Re: [PATCH RFC bpf-next 0/6] bpf: introduce cgroup-bpf bind, connect, post-bind hooks

2018-03-14 Thread David Ahern
On 3/13/18 8:39 PM, Alexei Starovoitov wrote:
> For our container management we've been using complicated and fragile setup
> consisting of LD_PRELOAD wrapper intercepting bind and connect calls from
> all containerized applications.
> The setup involves per-container IPs, policy, etc, so traditional
> network-only solutions that involve VRFs, netns, acls are not applicable.

Why does VRF and the cgroup option to bind sockets to the VRF not solve
this problem for you? The VRF limits the source address choices.



[PATCH RFC bpf-next 0/6] bpf: introduce cgroup-bpf bind, connect, post-bind hooks

2018-03-13 Thread Alexei Starovoitov
For our container management we've been using complicated and fragile setup
consisting of LD_PRELOAD wrapper intercepting bind and connect calls from
all containerized applications.
The setup involves per-container IPs, policy, etc, so traditional
network-only solutions that involve VRFs, netns, acls are not applicable.
Changing apps is not possible and LD_PRELOAD doesn't work
for apps that don't use glibc like java and golang.
BPF+cgroup looks to be the best solution for this problem.
Hence we introduce 3 hooks:
- at entry into sys_bind and sys_connect
  to let bpf prog look and modify 'struct sockaddr' provided
  by user space and fail bind/connect when appropriate
- post sys_bind after port is allocated

The approach works great and has zero overhead for anyone who doesn't
use it and very low overhead when deployed.

The main question for Daniel and Dave is what approach to take
with prog types...

In this patch set we introduce 6 new program types to make user
experience easier:
  BPF_PROG_TYPE_CGROUP_INET4_BIND,
  BPF_PROG_TYPE_CGROUP_INET6_BIND,
  BPF_PROG_TYPE_CGROUP_INET4_CONNECT,
  BPF_PROG_TYPE_CGROUP_INET6_CONNECT,
  BPF_PROG_TYPE_CGROUP_INET4_POST_BIND,
  BPF_PROG_TYPE_CGROUP_INET6_POST_BIND,

since v4 programs should not be using 'struct bpf_sock_addr'->user_ip6 fields
and different prog type for v4 and v6 helps verifier reject such access
at load time.
Similarly bind vs connect are two different prog types too,
since only sys_connect programs can call new bpf_bind() helper.

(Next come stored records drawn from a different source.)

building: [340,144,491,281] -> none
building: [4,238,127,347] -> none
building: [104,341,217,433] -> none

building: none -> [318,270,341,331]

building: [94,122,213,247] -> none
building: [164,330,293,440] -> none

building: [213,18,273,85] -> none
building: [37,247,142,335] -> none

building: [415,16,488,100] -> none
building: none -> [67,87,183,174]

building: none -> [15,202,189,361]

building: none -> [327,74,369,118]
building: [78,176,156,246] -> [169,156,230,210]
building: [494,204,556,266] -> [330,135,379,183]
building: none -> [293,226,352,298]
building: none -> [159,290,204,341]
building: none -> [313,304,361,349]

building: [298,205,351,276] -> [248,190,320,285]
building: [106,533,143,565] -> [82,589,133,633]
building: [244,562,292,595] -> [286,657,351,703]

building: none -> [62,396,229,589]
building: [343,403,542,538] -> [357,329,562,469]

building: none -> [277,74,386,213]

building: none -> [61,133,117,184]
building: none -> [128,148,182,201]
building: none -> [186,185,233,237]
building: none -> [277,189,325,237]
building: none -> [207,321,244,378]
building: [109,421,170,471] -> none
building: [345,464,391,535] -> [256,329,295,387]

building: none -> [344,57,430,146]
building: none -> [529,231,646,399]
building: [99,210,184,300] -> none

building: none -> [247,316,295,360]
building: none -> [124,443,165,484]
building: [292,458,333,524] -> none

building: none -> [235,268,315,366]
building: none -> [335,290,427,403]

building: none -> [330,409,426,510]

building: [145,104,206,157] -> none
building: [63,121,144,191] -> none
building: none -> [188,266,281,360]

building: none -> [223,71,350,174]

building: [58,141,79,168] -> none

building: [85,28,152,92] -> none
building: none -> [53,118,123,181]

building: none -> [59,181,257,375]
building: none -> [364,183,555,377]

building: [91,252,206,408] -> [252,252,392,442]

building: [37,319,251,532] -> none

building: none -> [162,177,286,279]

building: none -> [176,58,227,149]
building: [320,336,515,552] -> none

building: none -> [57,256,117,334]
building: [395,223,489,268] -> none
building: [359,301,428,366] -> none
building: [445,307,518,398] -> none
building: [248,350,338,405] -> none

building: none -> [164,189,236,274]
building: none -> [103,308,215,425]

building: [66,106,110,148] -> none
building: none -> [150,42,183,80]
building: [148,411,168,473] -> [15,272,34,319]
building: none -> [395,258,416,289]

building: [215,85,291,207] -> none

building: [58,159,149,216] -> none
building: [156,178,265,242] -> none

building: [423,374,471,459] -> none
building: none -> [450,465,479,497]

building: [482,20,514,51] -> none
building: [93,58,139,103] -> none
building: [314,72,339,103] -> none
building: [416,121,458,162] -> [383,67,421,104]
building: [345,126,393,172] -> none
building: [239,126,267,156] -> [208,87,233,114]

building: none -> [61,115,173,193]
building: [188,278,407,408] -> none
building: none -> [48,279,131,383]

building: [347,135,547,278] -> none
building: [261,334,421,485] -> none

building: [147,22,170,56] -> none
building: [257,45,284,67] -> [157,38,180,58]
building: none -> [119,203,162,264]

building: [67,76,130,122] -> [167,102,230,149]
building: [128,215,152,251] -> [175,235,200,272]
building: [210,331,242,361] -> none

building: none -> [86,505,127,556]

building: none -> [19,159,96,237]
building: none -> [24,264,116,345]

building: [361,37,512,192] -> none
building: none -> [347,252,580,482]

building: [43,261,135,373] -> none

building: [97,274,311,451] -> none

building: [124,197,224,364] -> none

This approach is very different from tcp-bpf where single
'struct bpf_sock_ops' and single prog type is used for different hooks.
The field checks are done at run-time instead of load time.

I think the approach taken by this patch set is justified,
but we may do better if we extend BPF_PROG_ATTACH cmd
with log_buf + log_size, then we should be able to combine
bind+connect+v4+v6 into single program type.
The idea that at load time the verifier will remember a bitmask
of fields in bpf_sock_addr used by the program and helpers
that program used, then at attach time we can check that
hook is compatible with features used by the program and
report human readable error message back via log_buf.
We cannot do this right now with just EINVAL, since combinations
of errors like 'using user_ip6 field but attaching to v4 hook'
are too high to express as errno.
This would be bigger change. If you folks think it's worth it
we can go with this approach or if you think 6 new prog types
is not too bad, we can leave the patch as-is.
Comments?
Other comments on patches are welcome.

Andrey Ignatov (6):
  bpf: Hooks for sys_bind
  selftests/bpf: Selftest for sys_bind hooks
  net: Introduce __inet_bind() and __inet6_bind
  bpf: Hooks for sys_connect
  selftests/bpf: Selftest for sys_connect hooks
  bpf: Post-hooks for sys_bind

 include/linux/bpf-cgroup.h|  68 +++-
 include/linux/bpf_types.h |   6 +
 include/linux/filter.h|  10 +
 include/net/inet_common.h |   2 +
 include/net/ipv6.h|   2 +
 include/net/sock.h|   3 +
 include/net/udp.h |   1 +
 include/uapi/linux/bpf.h  |  52 ++-
 kernel/bpf/cgroup.c   |  36 ++
 kernel/bpf/syscall.c  |  42 ++
 kernel/bpf/verifier.c |   6 +
 net/core/filter.c | 479 ++-
 net/ipv4/af_inet.c|  60 ++-
 net/ipv4/tcp_ipv4.c   |  16 +
 net/ipv4/udp.c|  14 +
 net/ipv6/af_inet6.c   |  47 ++-
 net/ipv6/tcp_ipv6.c   |  16 +
 net/ipv6/udp.c|  20 +
 tools/include/uapi/linux/bpf.h|  39 +-
 tools/testing/selftests/bpf/Makefile  |   8 +-
 tools/testing/selftests/bpf/bpf_helpers.h |   2 +
 tools/testing/selftests/bpf/connect4_prog.c   |  45 +++
 tools/testing/selftests/bpf/connect6_prog.c   |  61 +++
 tools/testing/selftests/bpf/test_sock_addr.c  | 541 ++
 tools/testing/selftests/bpf/test_sock_addr.sh |  57 +++
 25 files changed, 1580 insertions(+), 53 deletions(-)
 create mode 100644 tools/testing/selftests/bpf/connect4_prog.c
 create mode 100644 tools/testing/selftests/bpf/connect6_prog.c
 create mode 100644 tools/testing/selftests/bpf/test_sock_addr.c
 create mode 100755 tools/testing/selftests/bpf/test_sock_addr.sh

-- 
2.9.5